▸ Task brief: Copy every line of text in the records below word for word, leaving out the pictures.

▸ Raw records:

-------------------------

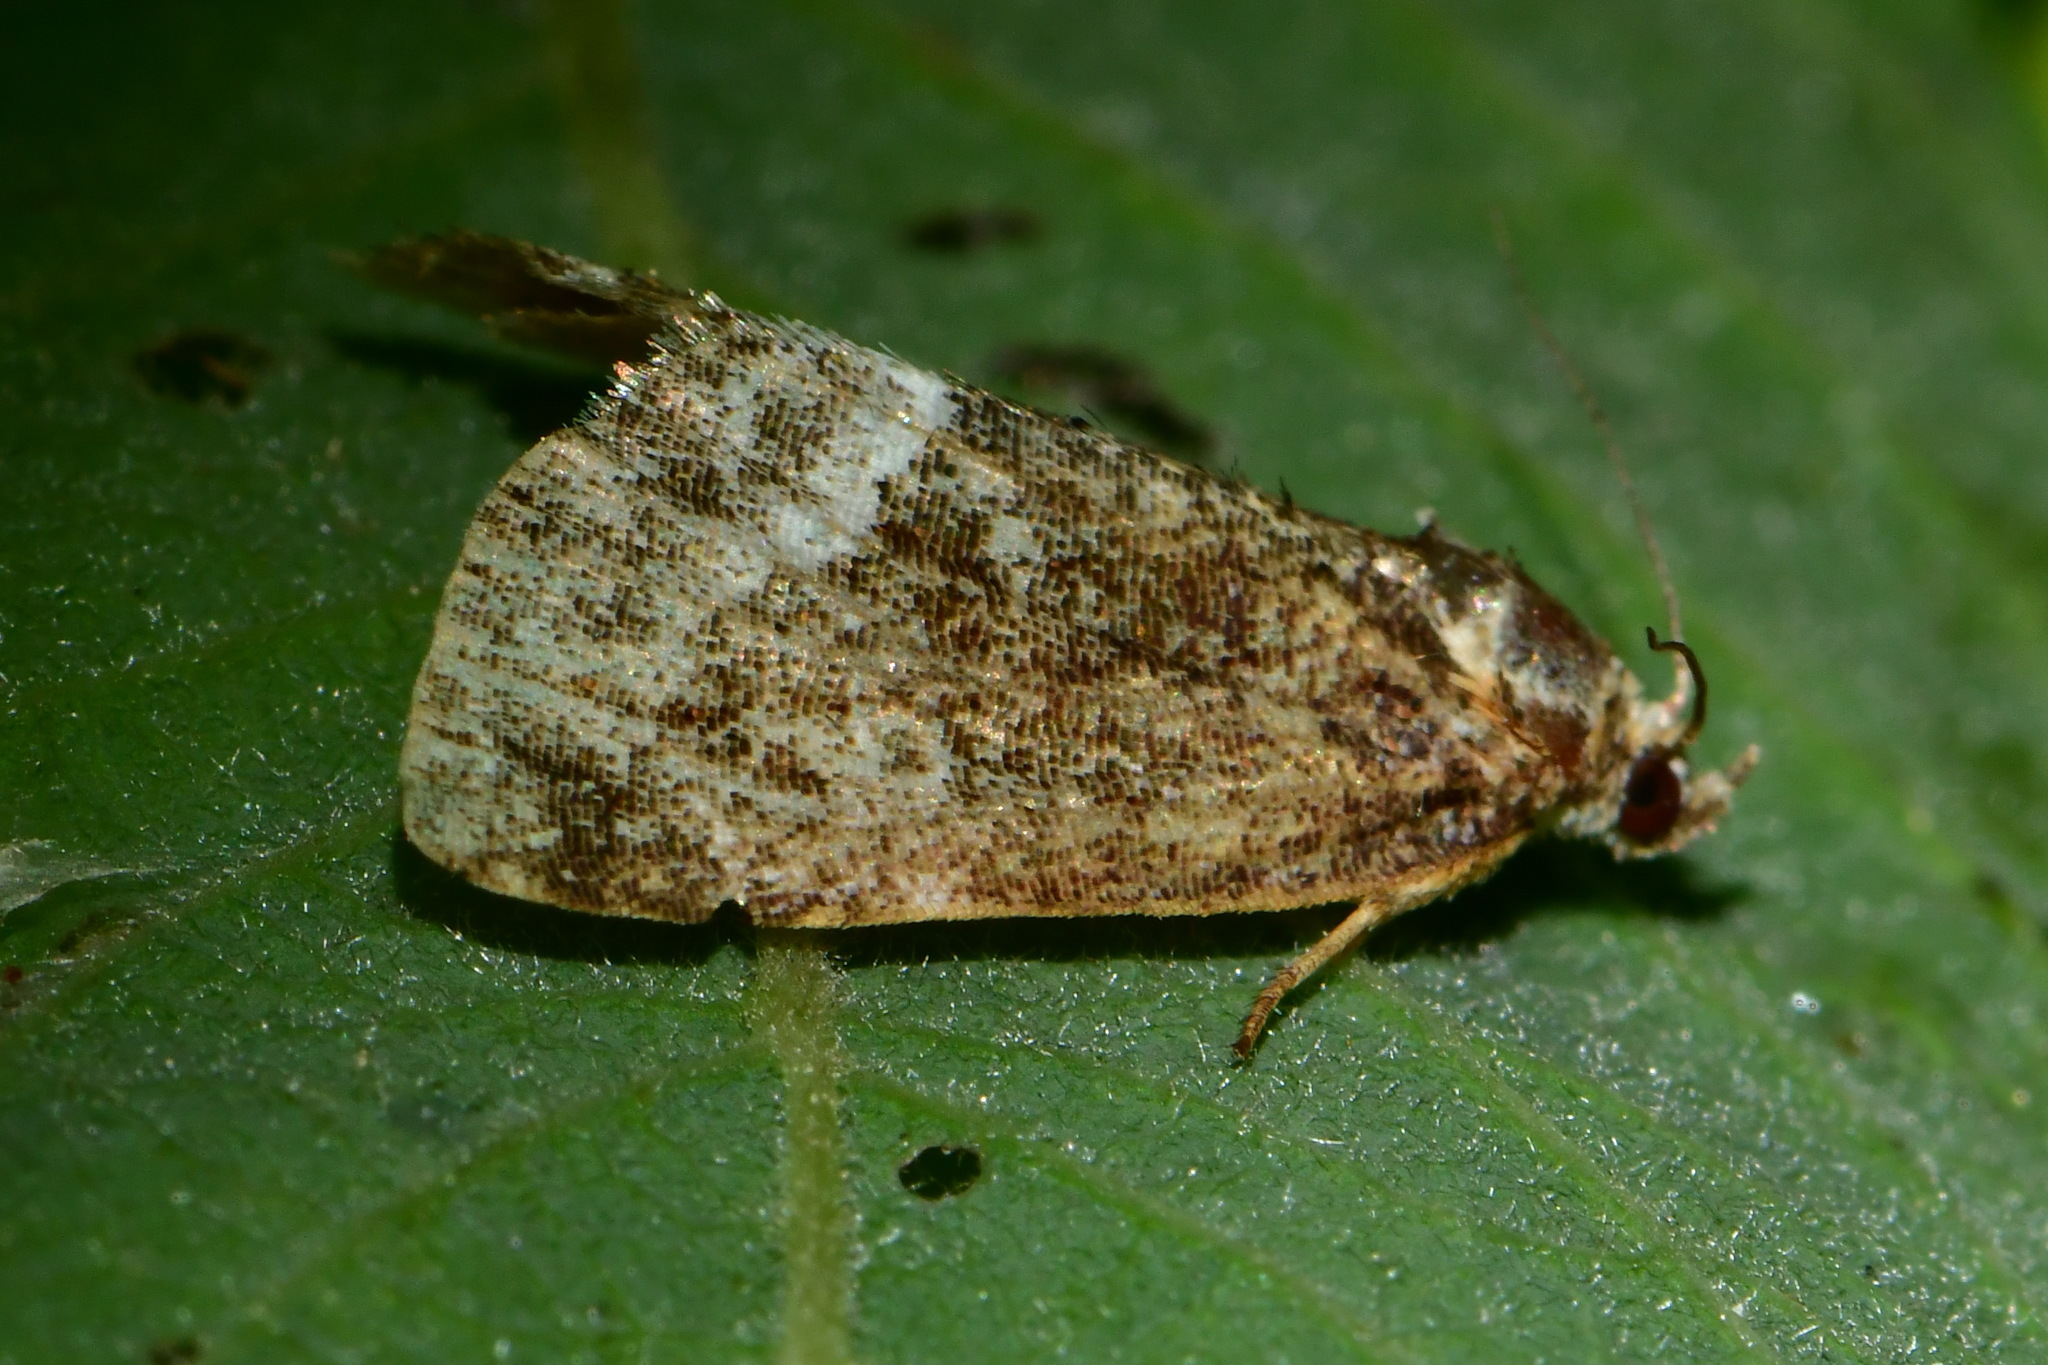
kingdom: Animalia
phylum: Arthropoda
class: Insecta
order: Lepidoptera
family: Noctuidae
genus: Deltote
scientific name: Deltote pygarga
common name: Marbled white spot
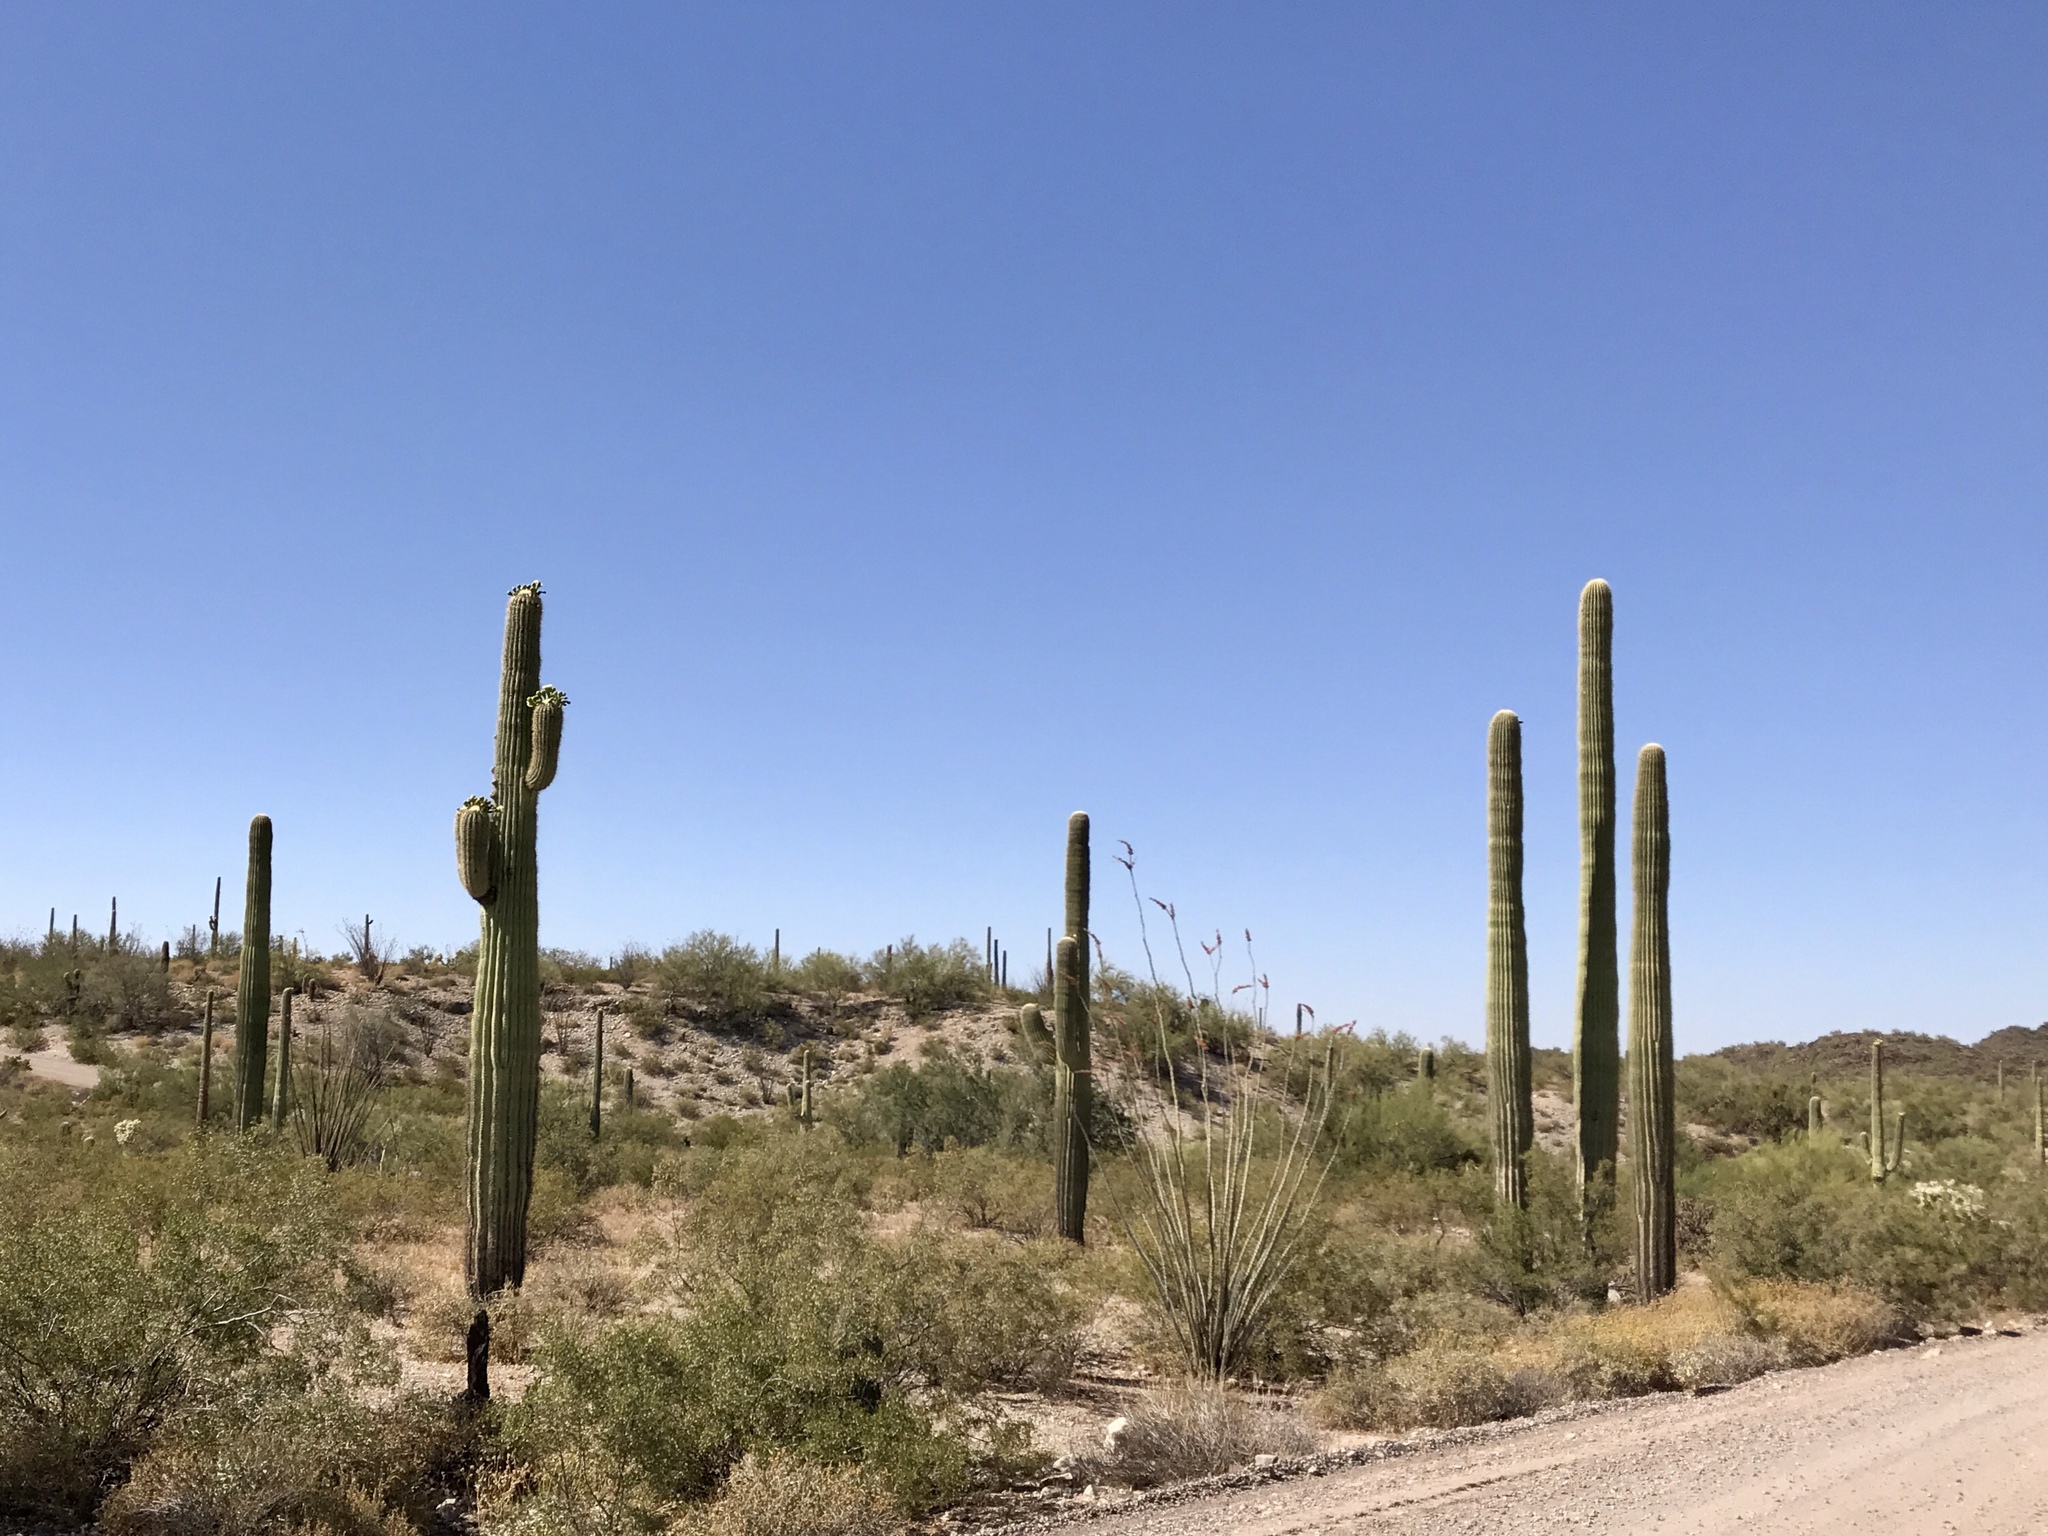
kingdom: Plantae
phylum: Tracheophyta
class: Magnoliopsida
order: Caryophyllales
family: Cactaceae
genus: Carnegiea
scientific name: Carnegiea gigantea
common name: Saguaro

-------------------------

▸ Task answer:
kingdom: Animalia
phylum: Arthropoda
class: Insecta
order: Lepidoptera
family: Noctuidae
genus: Deltote
scientific name: Deltote pygarga
common name: Marbled white spot
kingdom: Plantae
phylum: Tracheophyta
class: Magnoliopsida
order: Caryophyllales
family: Cactaceae
genus: Carnegiea
scientific name: Carnegiea gigantea
common name: Saguaro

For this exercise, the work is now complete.